Incremental Brownian Motion

probability theory

For this problem:

Compute the conditional distribution of $B(s)$ given that $B(t_1) = A$ and $B(t_2) = B$,
where $0<t_1 <s<t_2$.

I know the solution is normal with mean $A + \frac{(s-t_1)(B-A)}{t_2-t_1}$ and variance $\frac{(s-t_1)(t_2-s)}{t_2-t_1}$, but I'm not sure I fully follow the steps involved to arrive at this solution. It looks like we make use of the independent increments property; can someone help me understand the steps involved?

Best Answer

This is called a Brownian bridge.

To analyze the distribution of the Brownian bridge at a particular intermediate time, consider the prior probability density to go from $A$ to $x$ to $B$, which is $f_{s-t_1}(x-A) f_{t_2-s}(B-x)$, where $f_t$ is the $N(0,t)$ PDF, i.e. $f_t(z)=\frac{1}{\sqrt{2\pi t}} e^{-z^2/2t}$. This uses the independence of the increments.

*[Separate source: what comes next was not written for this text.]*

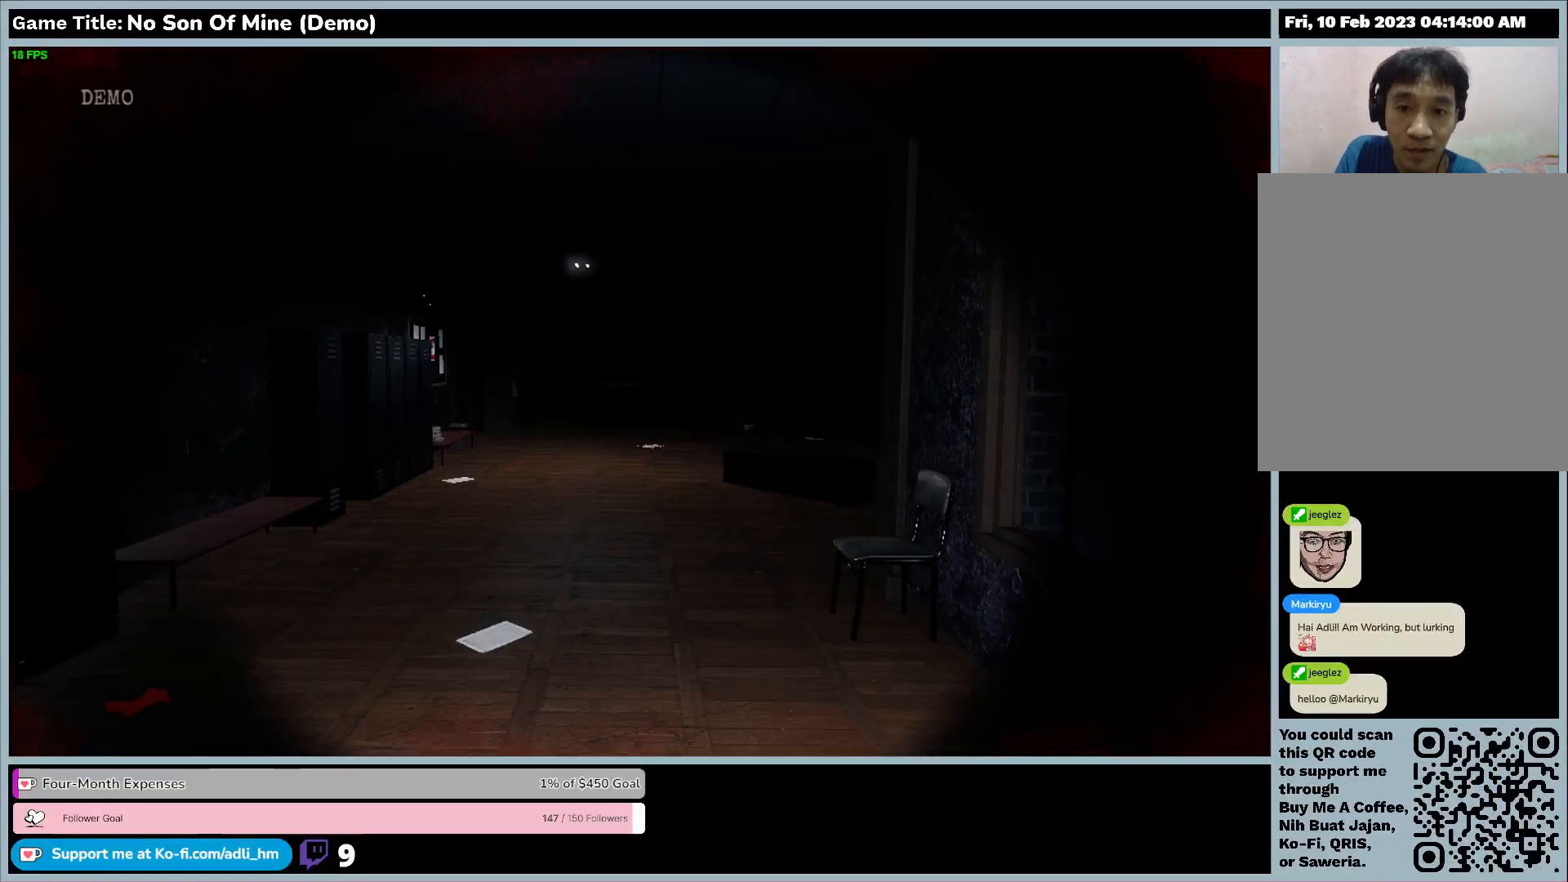
{"keys": ["w"], "events": []}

Then consider the prior probability density to go from $A$ to $B$ overall, which is $f_{t_2-t_1}(B-A)$.

So the conditional PDF is the ratio of these:

$$\frac{\frac{1}{\sqrt{2\pi(s-t_1)}} e^{-\frac{(x-A)^2}{2(s-t_1)}} \frac{1}{\sqrt{2\pi(t_2-s)}} e^{-\frac{(x-B)^2}{2(t_2-s)}}}{\frac{1}{\sqrt{2\pi(t_2-t_1)}} e^{-\frac{(B-A)^2}{2(t_2-t_1)}}}.$$

It's an ugly simplification job to see that this gives a normal with the mean and variance you expect.